Iron ore miners are hoping the government acts fast on their demand to reduce export duty rates, as mentioned in Part One, since the mining ban in states like Goa is not expected to go away any time soon.
A commission of inquiry found last year that mining companies in Goa had exported about US $6.2 billion worth of illegally mined iron ore. Mining accounts for 25 percent of Goa’s economy and is the largest industry, even beating tourism for which the state is known globally.
In Australia, where iron ore is also huge export business, the gap between demand and supply in the global markets because of India faltering has come as welcome news.
A report in The Sydney Morning Herald said Australian miners were all set to cash in on the rebounding prices of ore, and the latest figures showing that a record amount of the commodity had been shipped in December 2012.
The report quoted the authority in charge of Port Hedland in Western Australia as saying that 26 million tons of iron ore had been shipped during December, which was the highest monthly trade in history.
Port Hedland is the nation’s most well-known multi-user port for iron ore, and its previous monthly export record of 22.8 million tons was set in August 2012.
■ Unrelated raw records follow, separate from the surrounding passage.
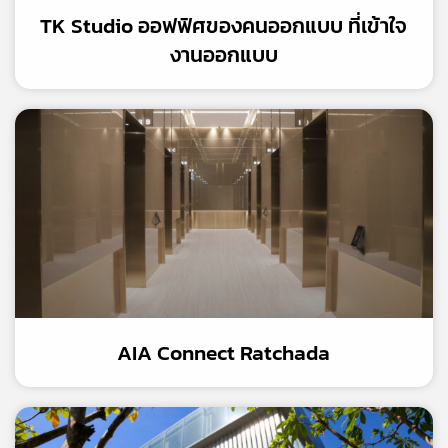
TK Studio ออฟฟิศของคนออกแบบ ที่เข้าใจ
งานออกแบบ
AIA Connect Ratchada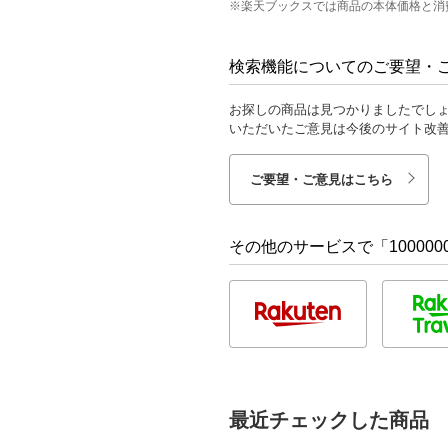
※楽天ブックスでは商品の本体価格と消
検索機能についてのご要望・
お探しの商品は見つかりましたでし
いただいたご意見は今後のサイト改
ご要望・ご意見はこちら
その他のサービスで「1000000
最近チェックした商品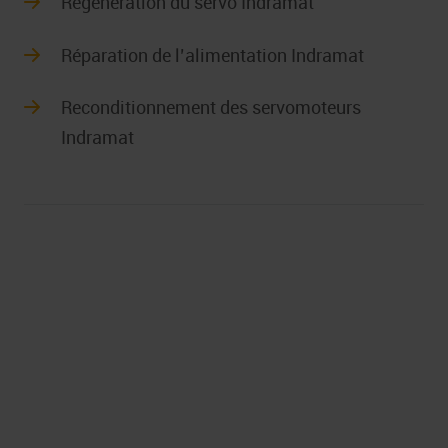
Régénération du servo Indramat
Réparation de l’alimentation Indramat
Reconditionnement des servomoteurs
Indramat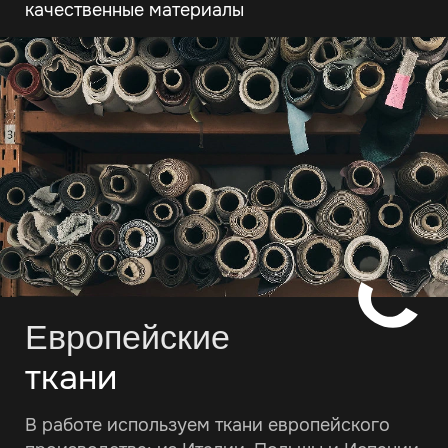
качественные материалы
Европейские
ткани
В работе используем ткани европейского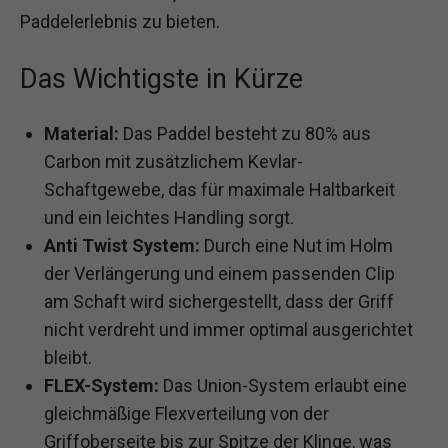
Paddelerlebnis zu bieten.
Das Wichtigste in Kürze
Material:
Das Paddel besteht zu 80% aus
Carbon mit zusätzlichem Kevlar-
Schaftgewebe, das für maximale Haltbarkeit
und ein leichtes Handling sorgt.
Anti Twist System:
Durch eine Nut im Holm
der Verlängerung und einem passenden Clip
am Schaft wird sichergestellt, dass der Griff
nicht verdreht und immer optimal ausgerichtet
bleibt.
FLEX-System:
Das Union-System erlaubt eine
gleichmäßige Flexverteilung von der
Griffoberseite bis zur Spitze der Klinge, was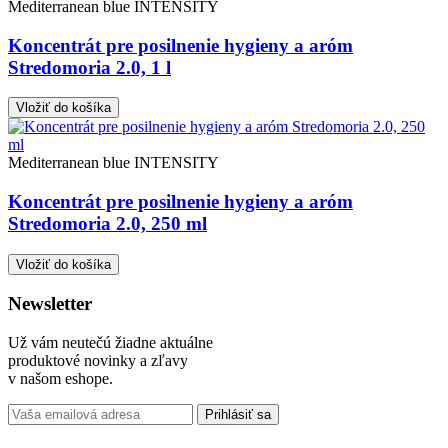
Mediterranean blue INTENSITY
Koncentrát pre posilnenie hygieny a aróm
Stredomoria 2.0, 1 l
Vložiť do košíka
Mediterranean blue INTENSITY
Koncentrát pre posilnenie hygieny a aróm
Stredomoria 2.0, 250 ml
Vložiť do košíka
Newsletter
Už vám neutečú žiadne aktuálne
produktové novinky a zľavy
v našom eshope.
Prihlásiť sa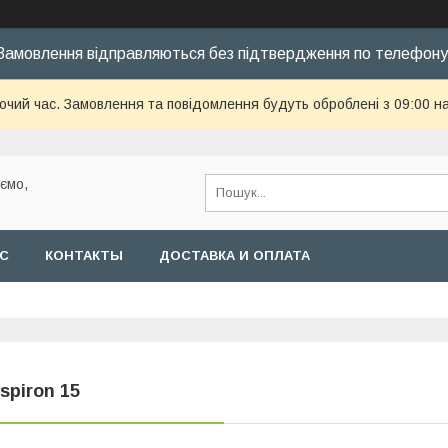
Замовлення відправляються без підтвердження по телефону
бочий час. Замовлення та повідомлення будуть оброблені з 09:00 н
уємо,
АС
КОНТАКТЫ
ДОСТАВКА И ОПЛАТА
nspiron 15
China imported 20.2 million tons via the port in December last year as compared with 16.17 million tons the previous month, the report said.
Spot iron ore prices in Australian markets have been climbing northwards over the last two months, recovering from a sharp fall in July and August, even touching a 15-month high of $149.80 a ton some days ago, thanks to demand from China.
The combination of higher prices and export volumes had also bolstered the share prices of Australian mining companies of late, which had come under strain last year.